# Try it:
The answer should consist of the records below, repeated exactly, and no pictures.
*** Opening of The data ***
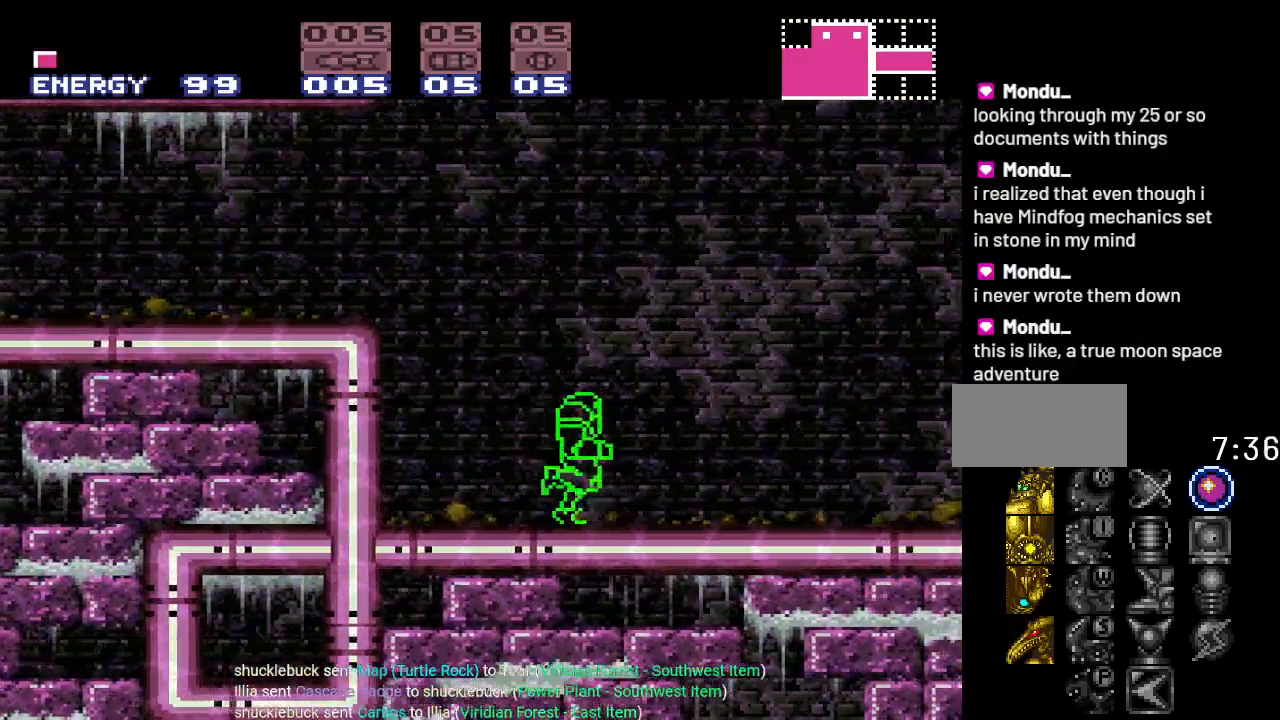
{"buttons": [], "events": [[117, "DPAD_RIGHT", "up"]]}
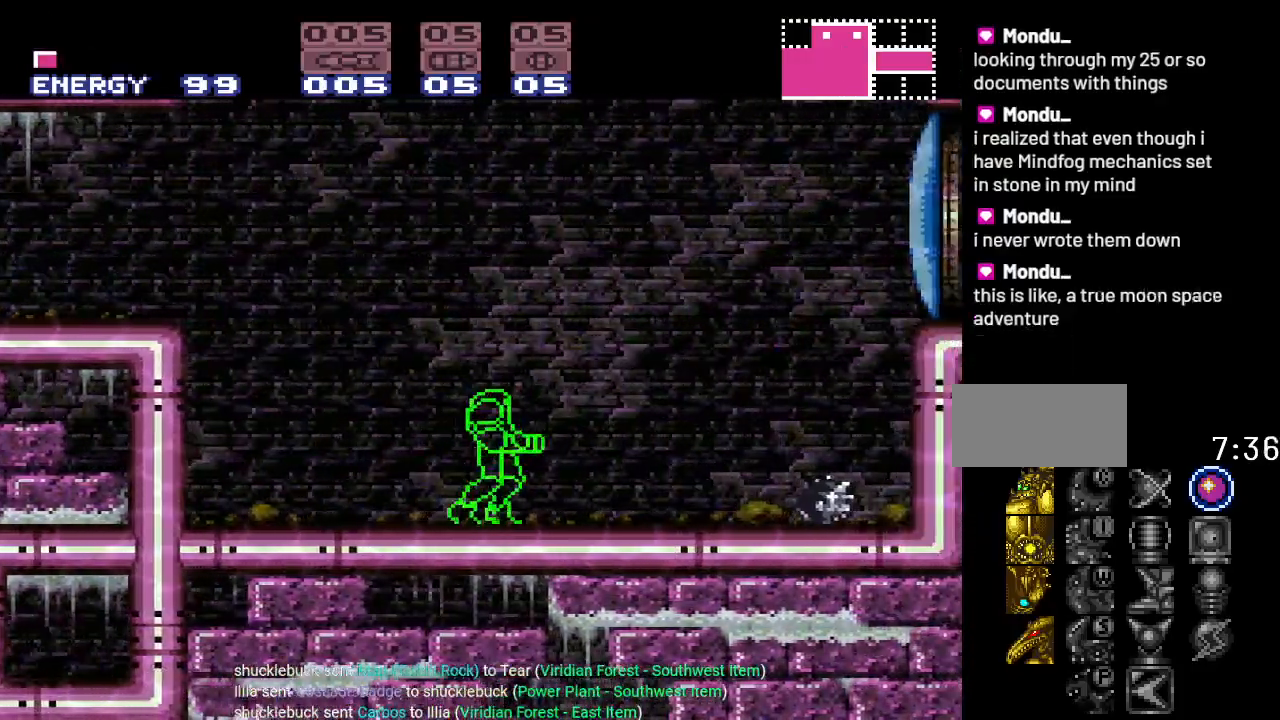
{"buttons": [], "events": []}
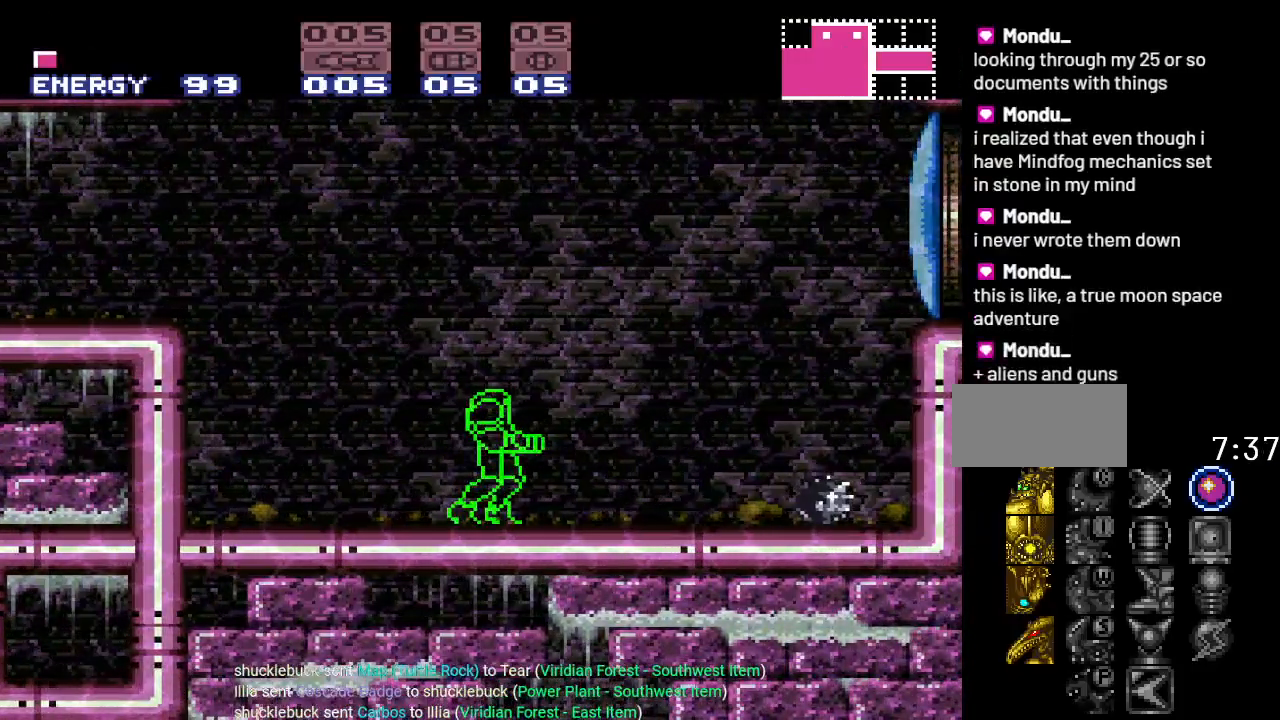
{"buttons": ["DPAD_LEFT"], "events": [[84, "DPAD_LEFT", "down"]]}
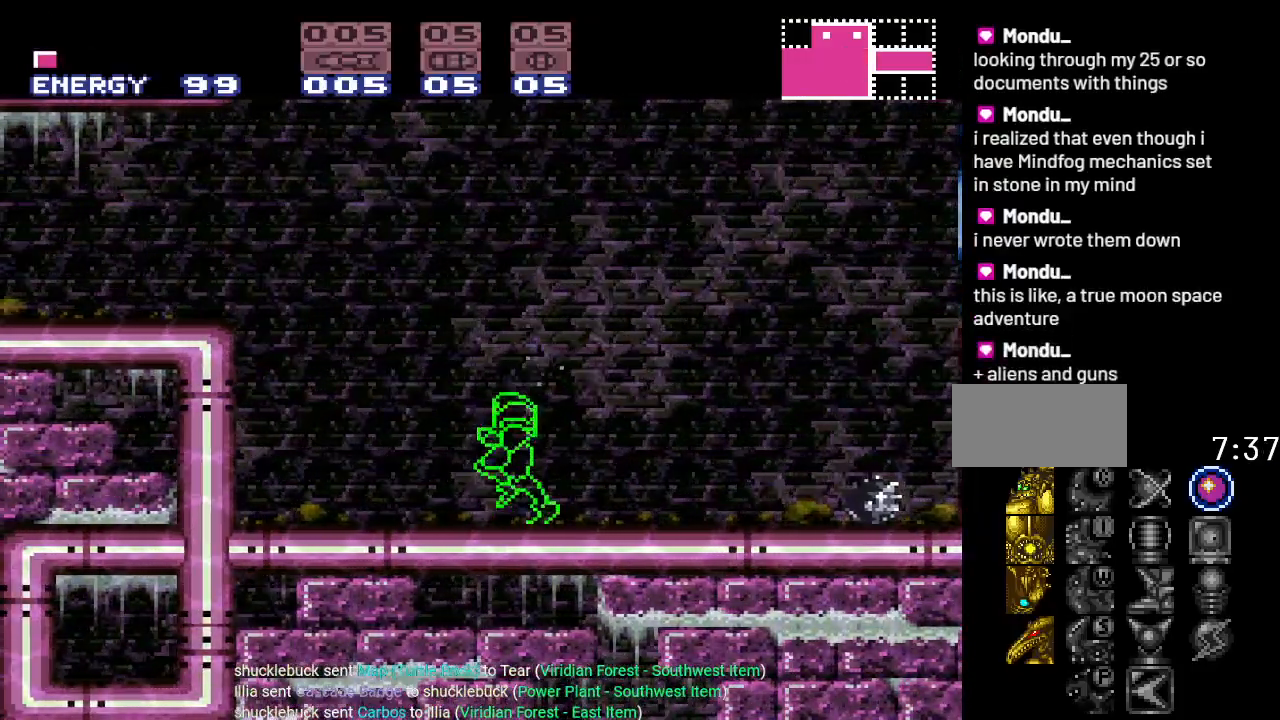
{"buttons": [], "events": [[400, "DPAD_LEFT", "up"]]}
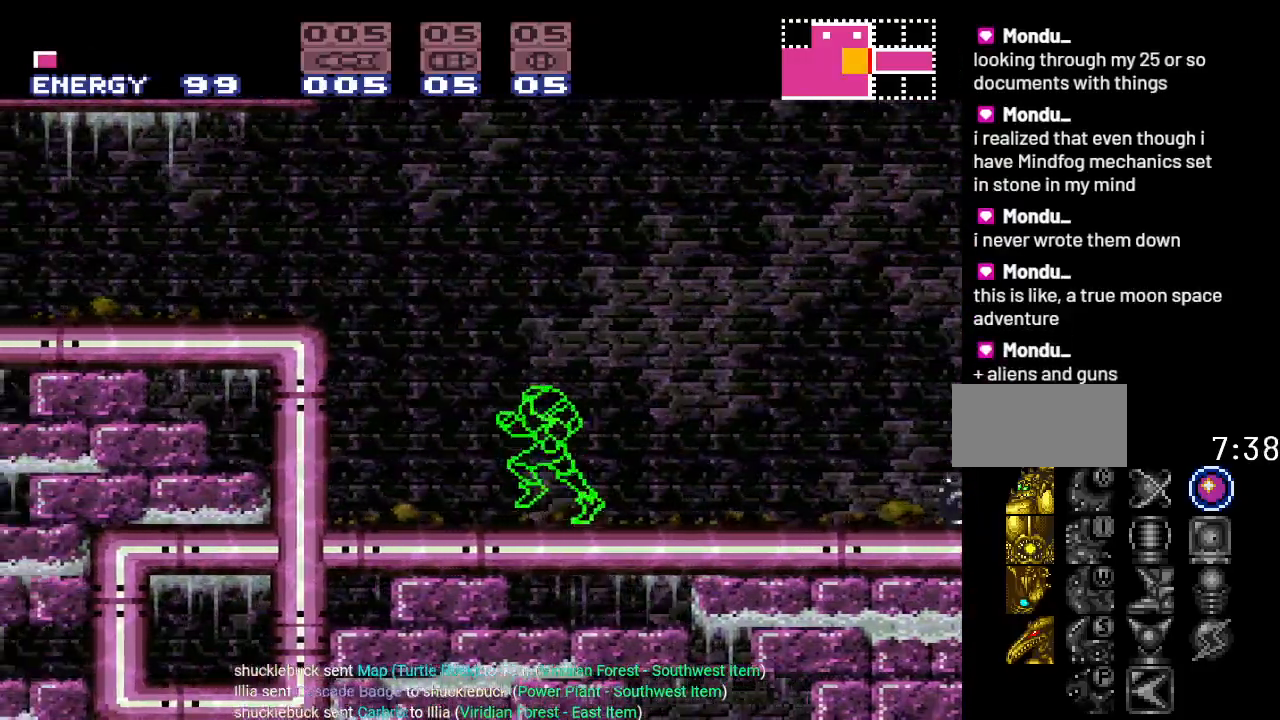
{"buttons": [], "events": [[83, "DPAD_RIGHT", "down"], [234, "DPAD_RIGHT", "up"]]}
*** Close of The data ***
# Solved exercise:
{"buttons": [], "events": [[117, "DPAD_RIGHT", "up"]]}
{"buttons": [], "events": []}
{"buttons": ["DPAD_LEFT"], "events": [[84, "DPAD_LEFT", "down"]]}
{"buttons": [], "events": [[400, "DPAD_LEFT", "up"]]}
{"buttons": [], "events": [[83, "DPAD_RIGHT", "down"], [234, "DPAD_RIGHT", "up"]]}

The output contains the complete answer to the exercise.